_What this task involves:_ I need the entries printed again word for word, without the images.

[Saved entries]

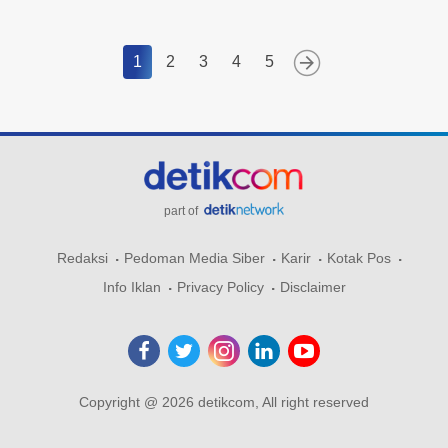
1
2
3
4
5
part of
Redaksi
Pedoman Media Siber
Karir
Kotak Pos
Info Iklan
Privacy Policy
Disclaimer
Copyright @ 2026 detikcom, All right reserved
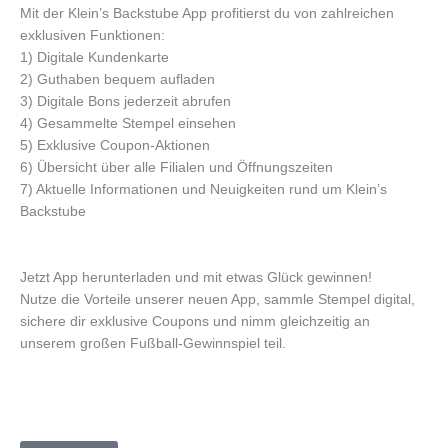
Mit der Klein’s Backstube App profitierst du von zahlreichen
exklusiven Funktionen:
1) Digitale Kundenkarte
2) Guthaben bequem aufladen
3) Digitale Bons jederzeit abrufen
4) Gesammelte Stempel einsehen
5) Exklusive Coupon-Aktionen
6) Übersicht über alle Filialen und Öffnungszeiten
7) Aktuelle Informationen und Neuigkeiten rund um Klein’s
Backstube
Jetzt App herunterladen und mit etwas Glück gewinnen!
Nutze die Vorteile unserer neuen App, sammle Stempel digital,
sichere dir exklusive Coupons und nimm gleichzeitig an
unserem großen Fußball-Gewinnspiel teil.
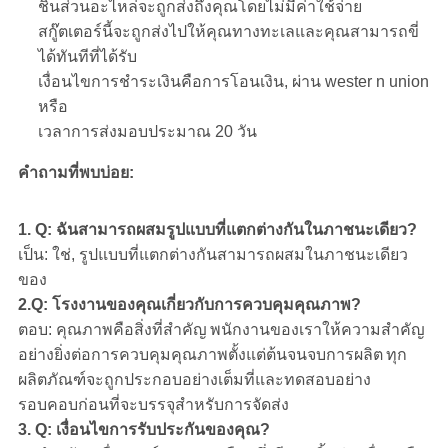
ชิ้นส่วนอะไหล่จะถูกส่งถึงคุณโดยไม่มีค่าใช้จ่าย
สกู๊ตเตอร์นี้จะถูกส่งไปให้คุณทางทะเลและคุณสามารถขี่
ได้ทันทีที่ได้รับ
เงื่อนไขการชำระเงินคือการโอนเงิน, ผ่าน wester n union
หรือ
เวลาการส่งมอบประมาณ 20 วัน
คำถามที่พบบ่อย:
1. Q: ฉันสามารถผสมรูปแบบที่แตกต่างกันในภาชนะเดียว?
เป็น: ใช่, รูปแบบที่แตกต่างกันสามารถผสมในภาชนะเดียว
ของ
2.Q: โรงงานของคุณเกี่ยวกับการควบคุมคุณภาพ?
ตอบ: คุณภาพคือสิ่งที่สำคัญ
พนักงานของเราให้ความสำคัญ
อย่างยิ่งต่อการควบคุมคุณภาพตั้งแต่ต้นจนจบการผลิต
ทุก
ผลิตภัณฑ์จะถูกประกอบอย่างเต็มที่และทดสอบอย่าง
รอบคอบก่อนที่จะบรรจุสำหรับการจัดส่ง
3. Q: เงื่อนไขการรับประกันของคุณ?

_Exercise response:_
1
2
3
4
5
part of
Redaksi
Pedoman Media Siber
Karir
Kotak Pos
Info Iklan
Privacy Policy
Disclaimer
Copyright @ 2026 detikcom, All right reserved
Mit der Klein’s Backstube App profitierst du von zahlreichen
exklusiven Funktionen:
1) Digitale Kundenkarte
2) Guthaben bequem aufladen
3) Digitale Bons jederzeit abrufen
4) Gesammelte Stempel einsehen
5) Exklusive Coupon-Aktionen
6) Übersicht über alle Filialen und Öffnungszeiten
7) Aktuelle Informationen und Neuigkeiten rund um Klein’s
Backstube
Jetzt App herunterladen und mit etwas Glück gewinnen!
Nutze die Vorteile unserer neuen App, sammle Stempel digital,
sichere dir exklusive Coupons und nimm gleichzeitig an
unserem großen Fußball-Gewinnspiel teil.
ชิ้นส่วนอะไหล่จะถูกส่งถึงคุณโดยไม่มีค่าใช้จ่าย
สกู๊ตเตอร์นี้จะถูกส่งไปให้คุณทางทะเลและคุณสามารถขี่
ได้ทันทีที่ได้รับ
เงื่อนไขการชำระเงินคือการโอนเงิน, ผ่าน wester n union
หรือ
เวลาการส่งมอบประมาณ 20 วัน
คำถามที่พบบ่อย:
1. Q: ฉันสามารถผสมรูปแบบที่แตกต่างกันในภาชนะเดียว?
เป็น: ใช่, รูปแบบที่แตกต่างกันสามารถผสมในภาชนะเดียว
ของ
2.Q: โรงงานของคุณเกี่ยวกับการควบคุมคุณภาพ?
ตอบ: คุณภาพคือสิ่งที่สำคัญ
พนักงานของเราให้ความสำคัญ
อย่างยิ่งต่อการควบคุมคุณภาพตั้งแต่ต้นจนจบการผลิต
ทุก
ผลิตภัณฑ์จะถูกประกอบอย่างเต็มที่และทดสอบอย่าง
รอบคอบก่อนที่จะบรรจุสำหรับการจัดส่ง
3. Q: เงื่อนไขการรับประกันของคุณ?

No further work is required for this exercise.